Osteoporosis can lead to crippling pain, permanent disability and even death. Osteoporosis is a major health problem which affects millions of people. Osteoporosis has an outsized impact on postmenopausal women. Half of all women who have reached the post menopause stage have developed a fracture caused by osteoporosis at some point during their lives. Twenty five percent of these women will have developed a fracture on their vertebra, while fifteen percent will suffer hip fracture, both painful and debilitating injuries. While one suffers from osteoporosis more with age, osteoporosis is also related to sex differences. Older men do not suffer from osteoporosis-related fractures at the same rate that women do. This is due to the dip in estrogen that occurs during menopause. The 2002 study: “Osteoporosis and Fractures in Postmenopausal Women Using Estrogen” explores how estrogen replacement therapies cut down on the suffering of osteoporosis in post-menopausal women.

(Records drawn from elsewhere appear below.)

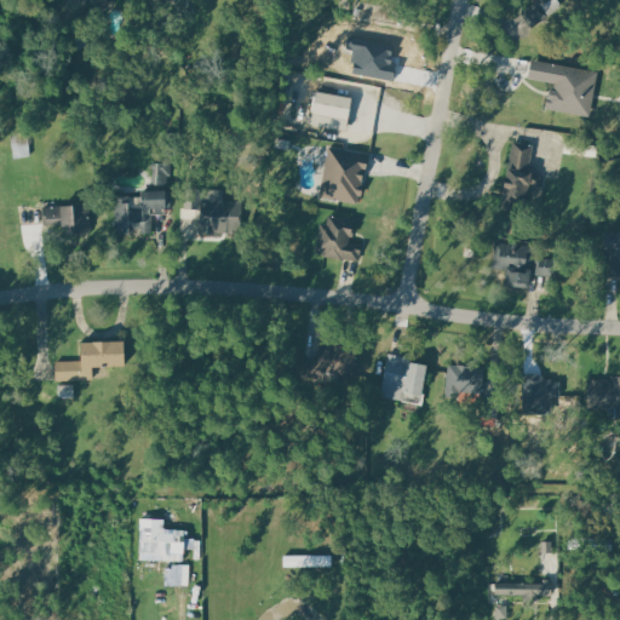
[(115,0),(116,1),(97,13),(87,0),(115,0)]
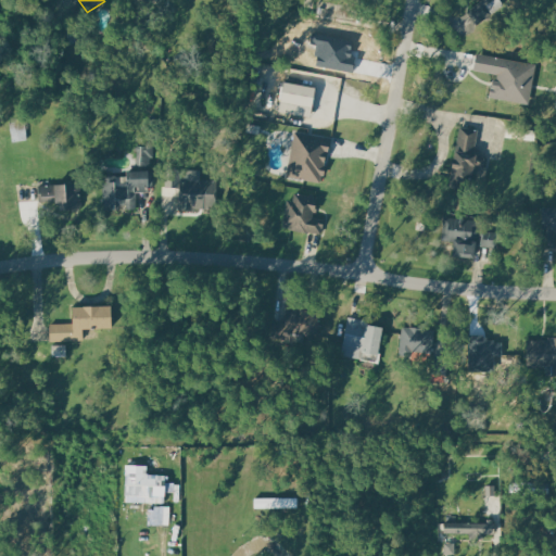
[(481,0),(483,3),(468,10),(476,23),(504,10),(498,0),(481,0)]
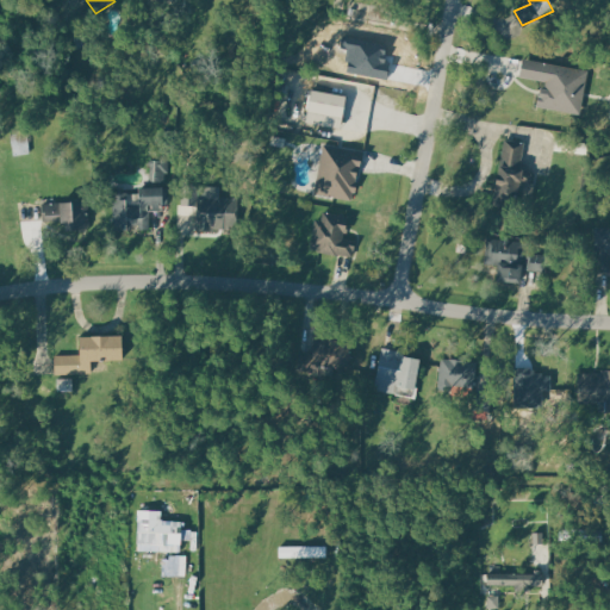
[(587,70),(522,60),(518,78),(542,81),(537,107),(580,114),(587,70)]
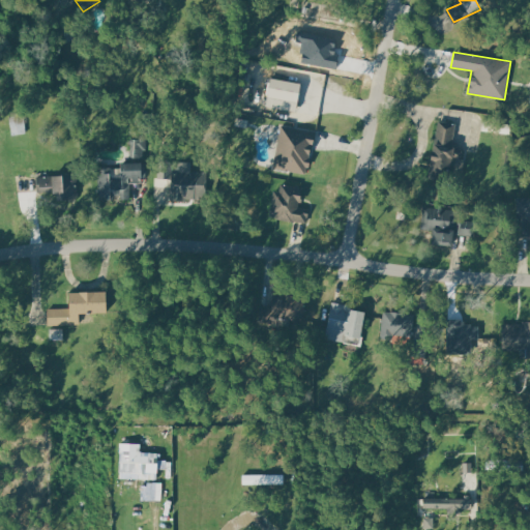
[(272,78),(267,106),(296,112),(302,84),(272,78)]
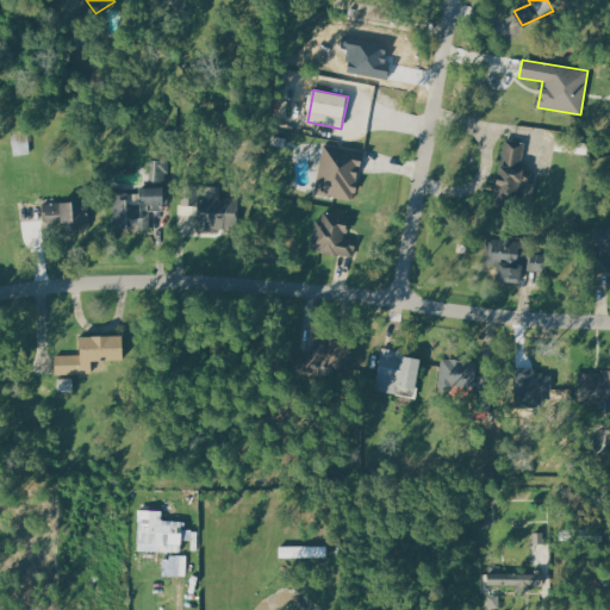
[(14,155),(31,153),(29,132),(12,135),(14,155)]
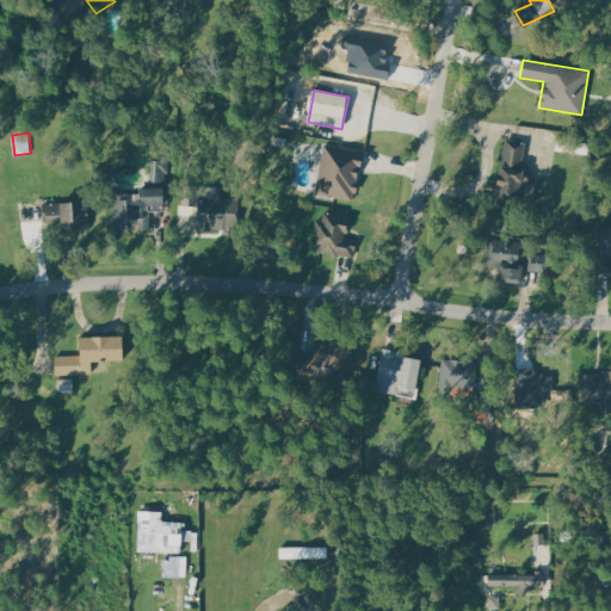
[(508,141),(503,178),(498,178),(494,205),(522,210),(525,181),(531,183),(532,171),(520,168),(524,143),(508,141)]
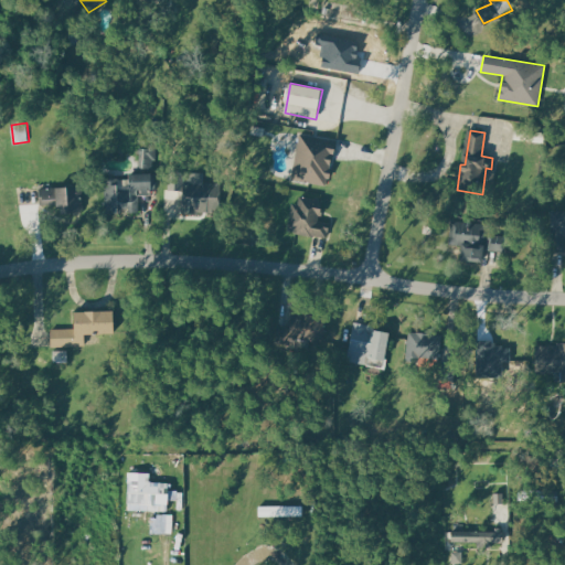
[(301,132),(294,178),(324,183),(326,176),(332,177),(339,139),(301,132)]
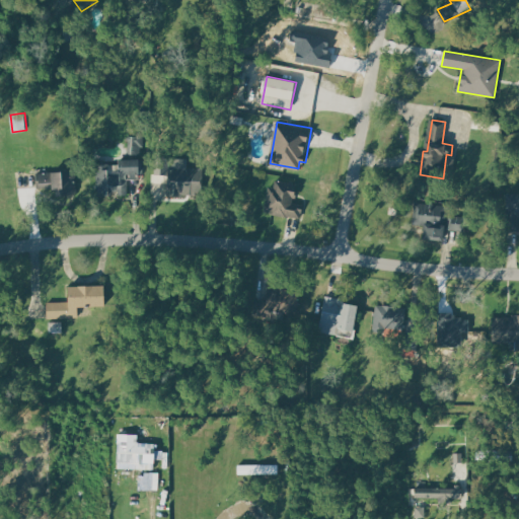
[(96,163),(97,197),(129,196),(129,180),(140,180),(140,174),(146,174),(145,158),(141,158),(141,146),(144,146),(143,133),(136,133),(137,137),(129,137),(130,158),(119,159),(119,163),(96,163)]
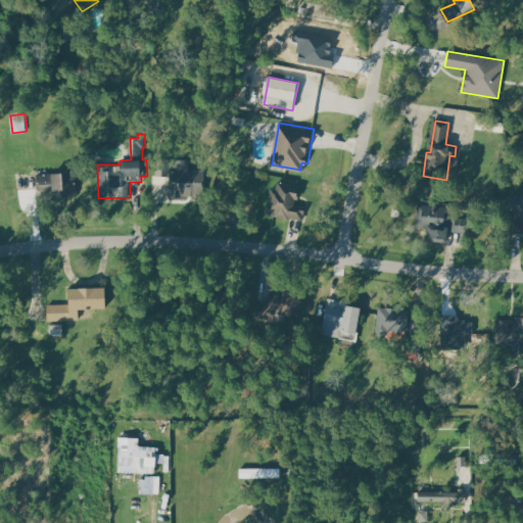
[(171,158),(169,195),(202,197),(203,171),(189,170),(190,159),(171,158)]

A meta-analysis that combines the results of several two-year estrogen replacement studies shows that bone density increased seven percent in the spine, four in the neck and four point five percent in the forearm. Large studies have also shown a 20-35% percent reduction in hip fractures associated with to estrogen use, as well as reductions in fractures in a number of other places. These studies show that estrogen users receive some protection from osteoporosis and its related fractures. However, the authors of this study still wonder to what extent these estrogen users remain at risk for osteoporosis. The study also wonders what effect these estrogen supplements will have on women later in life when they are most at risk for osteoporosis.
The study recruited women over the age of sixty-five from communities across the country between the years of 1986 and 1988. Almost a thousand White and African-American women were studied, although those who had already had undergone a hip fracture were excluded. Although women currently using estrogen lost less bone density than those who had never taken estrogen or who had stopped taking it, all groups lost bone density from the hip and calcaneus area.
This study gives us the thought-provoking conclusion that although estrogen replacement therapy can help with osteoporosis, it is not a cure for all. Although it lessens bone loss, eighty percent of the women in the study experienced bone loss while receiving estrogen therapy. While the effects of estrogen therapy can continue for 10 or more years in the early menopausal period, it only guards against osteoporosis for two to three years in older women. However, estrogen did have the affect of combating against osteoporosis by increasing the mechanical strength of the proximal femur. It is recommended that the nature of bone loss of women taking estrogen be studied.